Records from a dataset
↓
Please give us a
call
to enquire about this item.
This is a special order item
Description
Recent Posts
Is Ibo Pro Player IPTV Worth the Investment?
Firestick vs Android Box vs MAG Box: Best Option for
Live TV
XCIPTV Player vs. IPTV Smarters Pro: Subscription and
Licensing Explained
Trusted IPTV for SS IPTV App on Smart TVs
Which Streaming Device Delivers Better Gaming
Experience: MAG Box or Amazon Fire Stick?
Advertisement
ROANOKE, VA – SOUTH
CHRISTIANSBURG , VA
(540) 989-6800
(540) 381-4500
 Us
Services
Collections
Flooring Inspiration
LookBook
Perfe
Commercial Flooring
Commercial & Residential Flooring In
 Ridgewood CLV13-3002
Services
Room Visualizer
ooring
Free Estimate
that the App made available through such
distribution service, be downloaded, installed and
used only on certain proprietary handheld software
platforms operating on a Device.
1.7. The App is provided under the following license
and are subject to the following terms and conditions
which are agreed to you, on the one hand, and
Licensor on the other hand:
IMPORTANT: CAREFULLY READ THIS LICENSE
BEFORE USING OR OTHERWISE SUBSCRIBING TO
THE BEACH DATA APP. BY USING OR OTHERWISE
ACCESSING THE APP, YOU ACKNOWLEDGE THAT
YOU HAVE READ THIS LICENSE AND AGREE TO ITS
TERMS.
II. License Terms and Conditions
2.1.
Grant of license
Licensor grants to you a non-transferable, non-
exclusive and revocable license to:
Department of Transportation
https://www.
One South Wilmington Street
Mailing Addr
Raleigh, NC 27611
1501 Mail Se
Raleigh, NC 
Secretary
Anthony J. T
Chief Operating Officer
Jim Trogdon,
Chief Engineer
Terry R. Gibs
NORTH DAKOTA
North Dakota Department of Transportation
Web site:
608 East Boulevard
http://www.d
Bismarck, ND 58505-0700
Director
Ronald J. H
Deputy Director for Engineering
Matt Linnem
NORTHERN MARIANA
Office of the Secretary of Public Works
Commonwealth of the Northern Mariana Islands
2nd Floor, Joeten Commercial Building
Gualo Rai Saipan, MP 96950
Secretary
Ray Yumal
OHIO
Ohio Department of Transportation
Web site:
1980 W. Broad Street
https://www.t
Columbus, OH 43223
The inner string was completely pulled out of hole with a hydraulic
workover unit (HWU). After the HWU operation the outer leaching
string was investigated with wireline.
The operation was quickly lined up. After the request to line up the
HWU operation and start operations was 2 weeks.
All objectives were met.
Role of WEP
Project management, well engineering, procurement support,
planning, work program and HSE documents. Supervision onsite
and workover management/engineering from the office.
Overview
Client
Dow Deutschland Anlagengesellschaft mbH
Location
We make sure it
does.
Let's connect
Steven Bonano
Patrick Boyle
↑
Arrange every line of the material above as a Markdown table with two columns, No. and Line. Number the rows consecutively and omit any blank lines.

◆ Answer below:
| No. | Line |
|---|---|
| 1 | Please give us a |
| 2 | call |
| 3 | to enquire about this item. |
| 4 | This is a special order item |
| 5 | Description |
| 6 | Recent Posts |
| 7 | Is Ibo Pro Player IPTV Worth the Investment? |
| 8 | Firestick vs Android Box vs MAG Box: Best Option for |
| 9 | Live TV |
| 10 | XCIPTV Player vs. IPTV Smarters Pro: Subscription and |
| 11 | Licensing Explained |
| 12 | Trusted IPTV for SS IPTV App on Smart TVs |
| 13 | Which Streaming Device Delivers Better Gaming |
| 14 | Experience: MAG Box or Amazon Fire Stick? |
| 15 | Advertisement |
| 16 | ROANOKE, VA – SOUTH |
| 17 | CHRISTIANSBURG , VA |
| 18 | (540) 989-6800 |
| 19 | (540) 381-4500 |
| 20 |  Us |
| 21 | Services |
| 22 | Collections |
| 23 | Flooring Inspiration |
| 24 | LookBook |
| 25 | Perfe |
| 26 | Commercial Flooring |
| 27 | Commercial & Residential Flooring In |
| 28 |  Ridgewood CLV13-3002 |
| 29 | Services |
| 30 | Room Visualizer |
| 31 | ooring |
| 32 | Free Estimate |
| 33 | that the App made available through such |
| 34 | distribution service, be downloaded, installed and |
| 35 | used only on certain proprietary handheld software |
| 36 | platforms operating on a Device. |
| 37 | 1.7. The App is provided under the following license |
| 38 | and are subject to the following terms and conditions |
| 39 | which are agreed to you, on the one hand, and |
| 40 | Licensor on the other hand: |
| 41 | IMPORTANT: CAREFULLY READ THIS LICENSE |
| 42 | BEFORE USING OR OTHERWISE SUBSCRIBING TO |
| 43 | THE BEACH DATA APP. BY USING OR OTHERWISE |
| 44 | ACCESSING THE APP, YOU ACKNOWLEDGE THAT |
| 45 | YOU HAVE READ THIS LICENSE AND AGREE TO ITS |
| 46 | TERMS. |
| 47 | II. License Terms and Conditions |
| 48 | 2.1. |
| 49 | Grant of license |
| 50 | Licensor grants to you a non-transferable, non- |
| 51 | exclusive and revocable license to: |
| 52 | Department of Transportation |
| 53 | https://www. |
| 54 | One South Wilmington Street |
| 55 | Mailing Addr |
| 56 | Raleigh, NC 27611 |
| 57 | 1501 Mail Se |
| 58 | Raleigh, NC  |
| 59 | Secretary |
| 60 | Anthony J. T |
| 61 | Chief Operating Officer |
| 62 | Jim Trogdon, |
| 63 | Chief Engineer |
| 64 | Terry R. Gibs |
| 65 | NORTH DAKOTA |
| 66 | North Dakota Department of Transportation |
| 67 | Web site: |
| 68 | 608 East Boulevard |
| 69 | http://www.d |
| 70 | Bismarck, ND 58505-0700 |
| 71 | Director |
| 72 | Ronald J. H |
| 73 | Deputy Director for Engineering |
| 74 | Matt Linnem |
| 75 | NORTHERN MARIANA |
| 76 | Office of the Secretary of Public Works |
| 77 | Commonwealth of the Northern Mariana Islands |
| 78 | 2nd Floor, Joeten Commercial Building |
| 79 | Gualo Rai Saipan, MP 96950 |
| 80 | Secretary |
| 81 | Ray Yumal |
| 82 | OHIO |
| 83 | Ohio Department of Transportation |
| 84 | Web site: |
| 85 | 1980 W. Broad Street |
| 86 | https://www.t |
| 87 | Columbus, OH 43223 |
| 88 | The inner string was completely pulled out of hole with a hydraulic |
| 89 | workover unit (HWU). After the HWU operation the outer leaching |
| 90 | string was investigated with wireline. |
| 91 | The operation was quickly lined up. After the request to line up the |
| 92 | HWU operation and start operations was 2 weeks. |
| 93 | All objectives were met. |
| 94 | Role of WEP |
| 95 | Project management, well engineering, procurement support, |
| 96 | planning, work program and HSE documents. Supervision onsite |
| 97 | and workover management/engineering from the office. |
| 98 | Overview |
| 99 | Client |
| 100 | Dow Deutschland Anlagengesellschaft mbH |
| 101 | Location |
| 102 | We make sure it |
| 103 | does. |
| 104 | Let's connect |
| 105 | Steven Bonano |
| 106 | Patrick Boyle |